____ Text section
4143 posts - 8862 votes 
Speaks: Norwegian*, Spanish, Swedish, French, English, German, Italian
Studies: Russian

 
 Message 33 of 42
28 January 2013 at 1:28pm | IP Logged 
I think what some find a bit frustrating is that you can spend x thousand hours on perfecting three languages,
and become absolutely amazing at them, and nobody cares. And then they see someone who spends half
that time on learning 15 languages to A2, and they are considered super heroes. For most people outside our
little nest of hard core language maniacs, " I speak a language" can be anything from A2 to C2, and the
public at large simply count who has the highest number. And I am not commenting on this guy, who seems
really good, I am just making a general observation.

Nobody at home is impressed over the fact that my Spanish is really good (C2), but they are deeply in awe
over the fact that I can speak a few random sentences (A2) in Russian. The world is an unfair place :-)

I have no problem with this, there are a lot of things that are more unfair, but if someone feels it is not fair to
not have acknowledgement for their work, I would learn a couple of the tougher languages (Russian,
Japanese, Mandarin) to A2 and add it to the mix. You might find that learning them even just to A2 is also an
achievement, thus increasing your respect for those who make a career out of it, and you will get some of the
praise that you might not get for the one(s) you do study.
________
» **Required action a**
Format the records as a numbered list, from where they begin through the line containing "Highlighted in yellow", with both ends included and blank lines skipped. Leave the pictures out of the list.
____ Records supplied
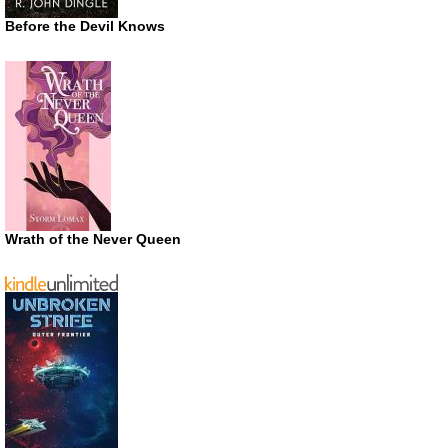
Before the Devil Knows
Wrath of the Never Queen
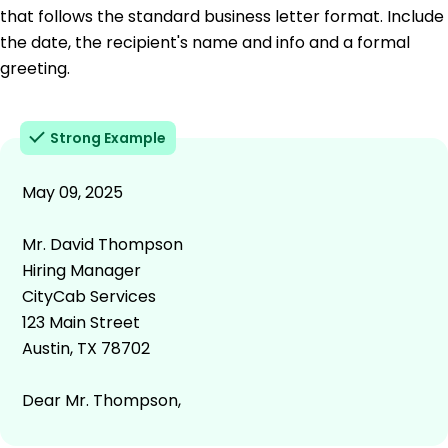
that follows the standard business letter format. Include
the date, the recipient's name and info and a formal
greeting.
Strong Example
May 09, 2025
Mr. David Thompson
Hiring Manager
CityCab Services
123 Main Street
Austin, TX 78702
Dear Mr. Thompson,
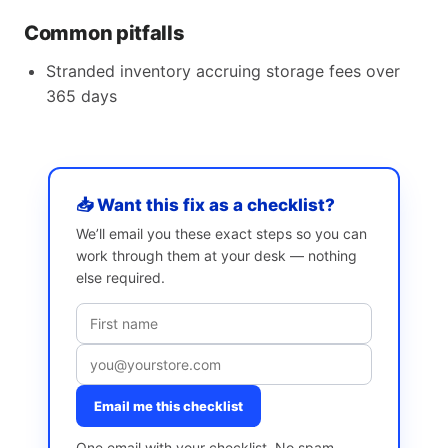
Common pitfalls
Stranded inventory accruing storage fees over
365 days
📥 Want this fix as a checklist?
We’ll email you these exact steps so you can
work through them at your desk — nothing
else required.
Email me this checklist
One email with your checklist. No spam,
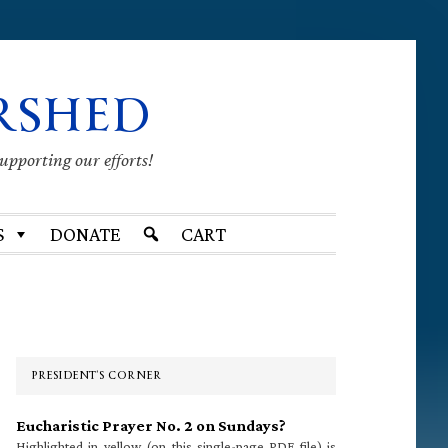
RSHED
supporting our efforts!
S
DONATE
CART
Primary
Sidebar
PRESIDENT’S CORNER
Eucharistic Prayer No. 2 on Sundays?
Highlighted in yellow (on this single-page PDF file) is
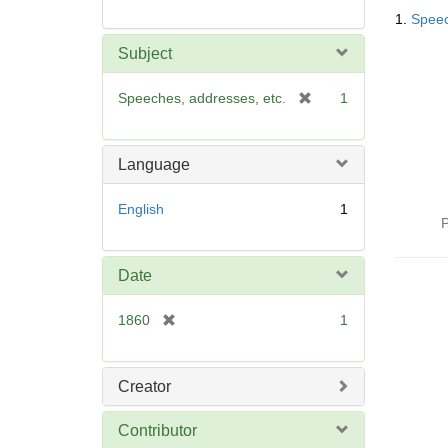
Searc
1.
Speec
Resul
Subject
[
Speeches, addresses, etc.
1
r
e
m
Language
o
v
English
1
e
P
]
Date
[
1860
1
r
e
m
Creator
o
v
Contributor
e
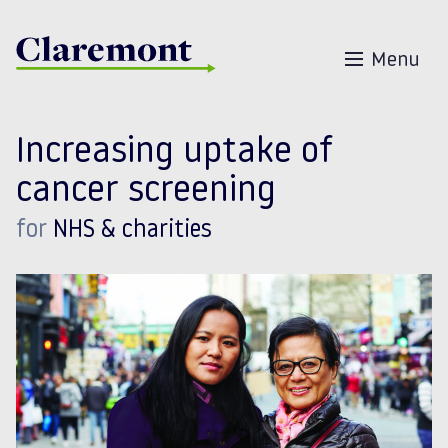
Skip to content
Menu
Increasing uptake of
cancer screening
for
NHS & charities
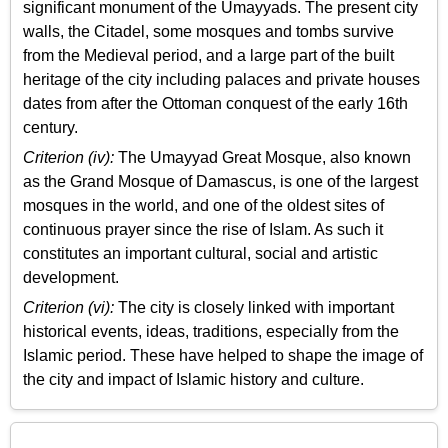
significant monument of the Umayyads. The present city
walls, the Citadel, some mosques and tombs survive
from the Medieval period, and a large part of the built
heritage of the city including palaces and private houses
dates from after the Ottoman conquest of the early 16th
century.
Criterion (iv):
The Umayyad Great Mosque, also known
as the Grand Mosque of Damascus, is one of the largest
mosques in the world, and one of the oldest sites of
continuous prayer since the rise of Islam. As such it
constitutes an important cultural, social and artistic
development.
Criterion (vi):
The city is closely linked with important
historical events, ideas, traditions, especially from the
Islamic period. These have helped to shape the image of
the city and impact of Islamic history and culture.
________
» **Required action b**
Extract the forum post about language levels and public praise in full, word for word.

» **Your response a**
1. Before the Devil Knows
2. Wrath of the Never Queen
3. that follows the standard business letter format. Include
4. the date, the recipient's name and info and a formal
5. greeting.
6. Strong Example
7. May 09, 2025
8. Mr. David Thompson
9. Hiring Manager
10. CityCab Services
11. 123 Main Street
12. Austin, TX 78702
13. Dear Mr. Thompson,
14. Common pitfalls
15. Stranded inventory accruing storage fees over
16. 365 days
17. 📥 Want this fix as a checklist?
18. We’ll email you these exact steps so you can
19. work through them at your desk — nothing
20. else required.
21. Email me this checklist
22. One email with your checklist. No spam,
23. RSHED
24. supporting our efforts!
25. S
26. DONATE
27. CART
28. Primary
29. Sidebar
30. PRESIDENT’S CORNER
31. Eucharistic Prayer No. 2 on Sundays?
32. Highlighted in yellow (on this single-page PDF file) is

» **Your response b**
4143 posts - 8862 votes 
Speaks: Norwegian*, Spanish, Swedish, French, English, German, Italian
Studies: Russian

 
 Message 33 of 42
28 January 2013 at 1:28pm | IP Logged 
I think what some find a bit frustrating is that you can spend x thousand hours on perfecting three languages,
and become absolutely amazing at them, and nobody cares. And then they see someone who spends half
that time on learning 15 languages to A2, and they are considered super heroes. For most people outside our
little nest of hard core language maniacs, " I speak a language" can be anything from A2 to C2, and the
public at large simply count who has the highest number. And I am not commenting on this guy, who seems
really good, I am just making a general observation.

Nobody at home is impressed over the fact that my Spanish is really good (C2), but they are deeply in awe
over the fact that I can speak a few random sentences (A2) in Russian. The world is an unfair place :-)

I have no problem with this, there are a lot of things that are more unfair, but if someone feels it is not fair to
not have acknowledgement for their work, I would learn a couple of the tougher languages (Russian,
Japanese, Mandarin) to A2 and add it to the mix. You might find that learning them even just to A2 is also an
achievement, thus increasing your respect for those who make a career out of it, and you will get some of the
praise that you might not get for the one(s) you do study.